We have already seen this shift happen in one country in Asia - Korea. There, those who fought, and indeed those who were widowed, in Korea’s war in the early 1950s are now at retirement age and have medical and housing bills to pay. This has meant the stock market, which facilitated the drive for industrial growth in the 1980s and 90s, has given way to the need for extra income – and those high-growth companies of 20-30 years ago now pay for this in terms of dividends to the state’s coffers. Going forward, we expect Korea’s National Pension Service's, the largest investor in the Korean stock market, adoption of its 2018 stewardship code to be a key driver for corporate governance reform and increased dividend payments that at least meet regional standards.

The same trend happened in Singapore, albeit for different reasons, but the result is identical: Singapore is now one of the highest dividend payers in Asia. And the trend is only set to continue. The demographic shift in Korea will likely be mirrored in China and elsewhere in Asia, so we think the idea of Asia being the centre of the dividend paying world should continue.

What makes a good dividend stock

Not all stocks pay dividends. To start with, it is true many corporates in Asia are still in the high-growth phase and they want to redeploy their capital back into the business to spur future growth. In this case, investors have to rely on a gain in the stock price to realise profit.

However, if Asia is so packed with good dividend payers, what follows is a rather obvious question: what makes a good dividend paying stock in Asia?

To start with, investors should look for sustainable earnings growth. This means a company with a steady revenue stream from ongoing operations. For this, utility companies are often cited as good examples, and this is the case in Asia too.

Second, balance sheet strength. This has multiple layers and requires a “deep dive” into the company’s accounts. Investors should question whether the company’s short-term assets can pay off its short-term liabilities; or does the company carry excess debt compared to its equity. A dividend paying stock generally has high cash and low debt levels, and/or low capex levels. This isn’t set in stone of course, and investors need to be careful not to write off investing in a company because of a one-off item, but one should always investigate whether the dividend payment is sustainable over time. And for that, it needs to have a strong and stable balance sheet.

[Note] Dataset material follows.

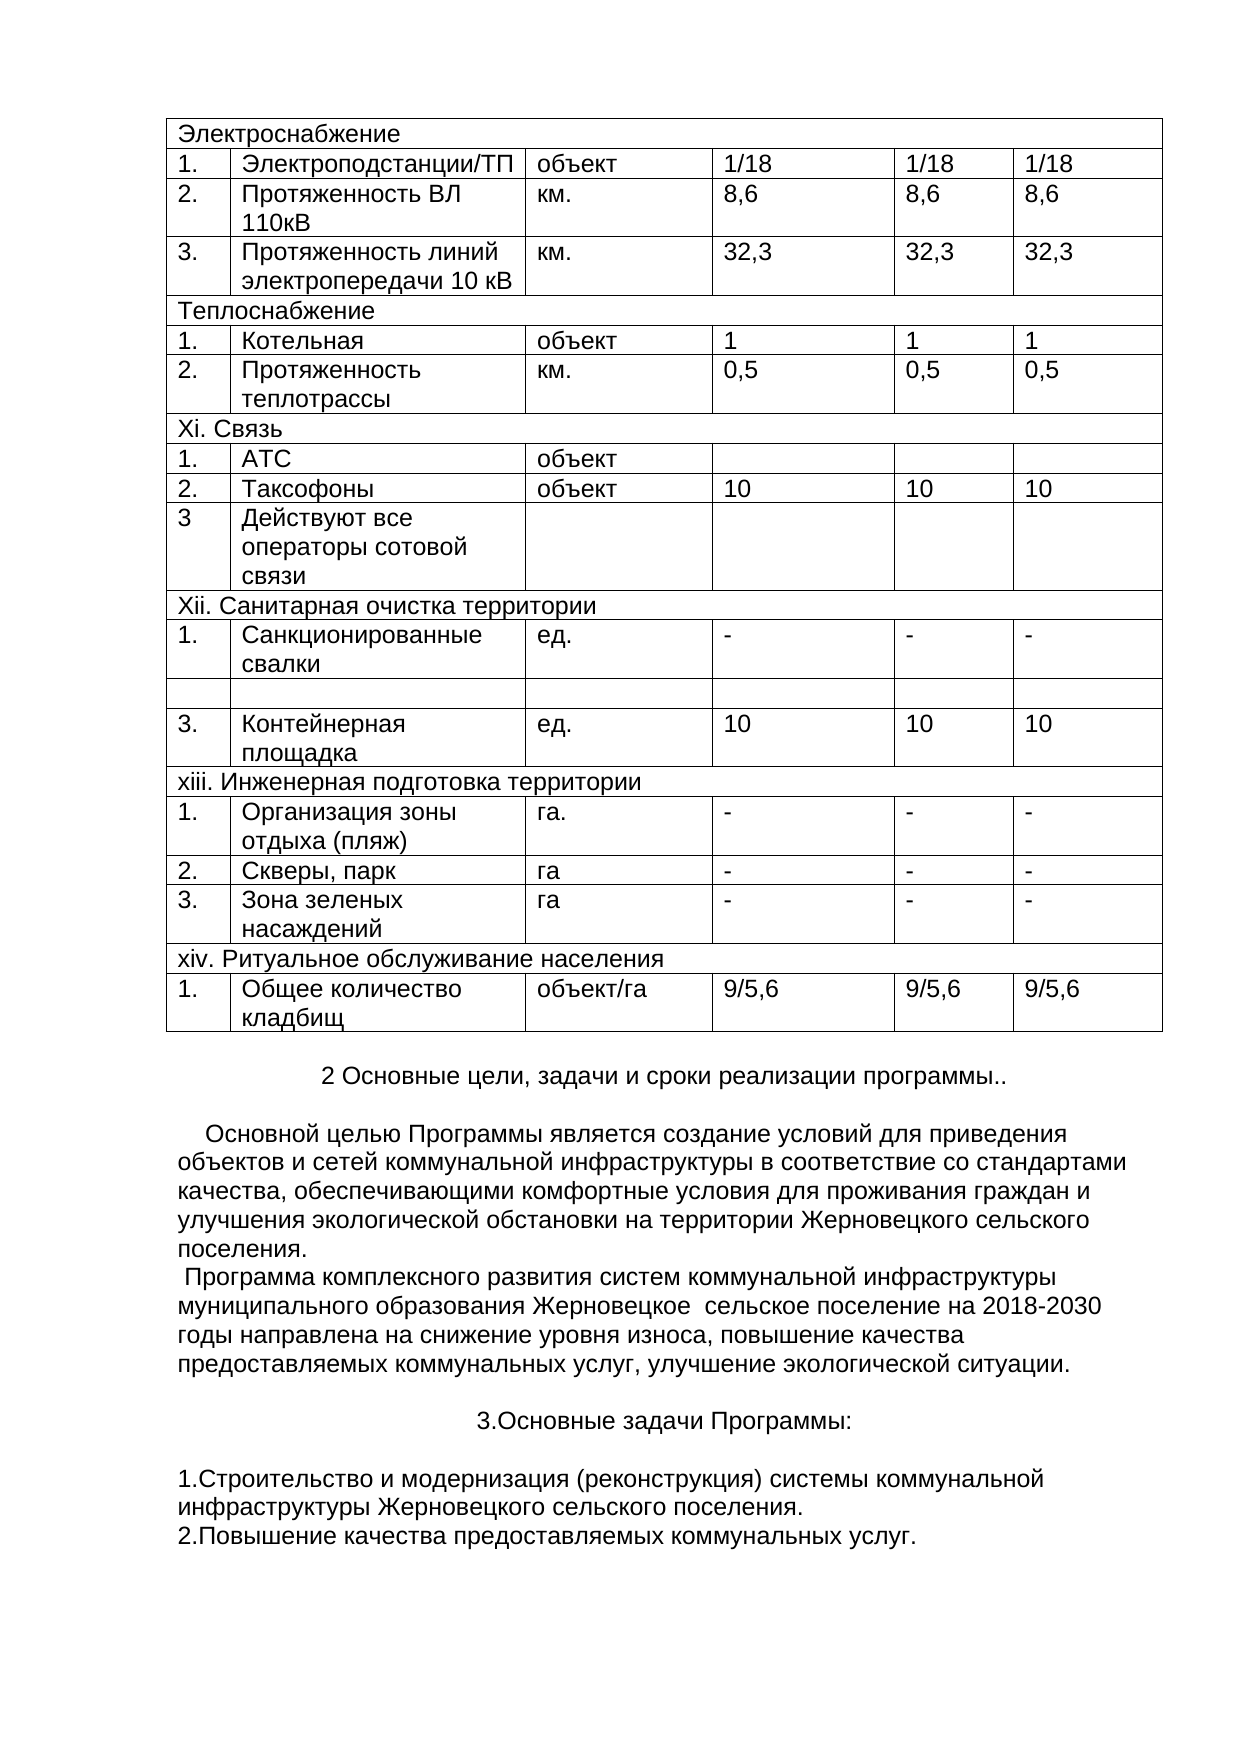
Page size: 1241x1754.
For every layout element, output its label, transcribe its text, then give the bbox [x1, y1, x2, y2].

The third point follows from this: a company generally has to have a strong free cashflow yield. This means the company can generate regular sales that puts cash in the bank and is not reliant on other balance sheet assets such as ‘intangibles’ on a strong brand, or long payment deferrals that could cause a fluctuation on the cash line.

Fourth, does the company have a good track record of increasing dividend payments? If so, it would be a strong candidate to continue to be so in the future too. And conversely of course, if a company has a record of cutting dividends, investors should be extremely diligent in their investigations into why it was forced to make those cuts.

Inevitably, certain types of stocks lend themselves to being good dividend payers. Utility or telecom stocks have a steady cash income, are mature companies with an often-long track record of dividend payments, and predictable (within reason) capex. Banks and insurance companies too can have fairly steady income streams which make dividend payments steady, if not always spectacular, while property stocks also have consistent revenue income from tenants.

But there are less obvious good dividend payers in the Asian markets that investors may not realise. Industrial groups such as Sinopec or China Merchants Port have a good track record of dividend yields above 5%; and Tech Hardware companies such as Catcher, Lenovo and Samsung Electronics also have established track records of paying at or above benchmark yields.

Both these sectors are not traditional yield-paying ones but here in Asia, they go to prove the point that if investors dig just a little, they’ll find plenty of good dividend payers.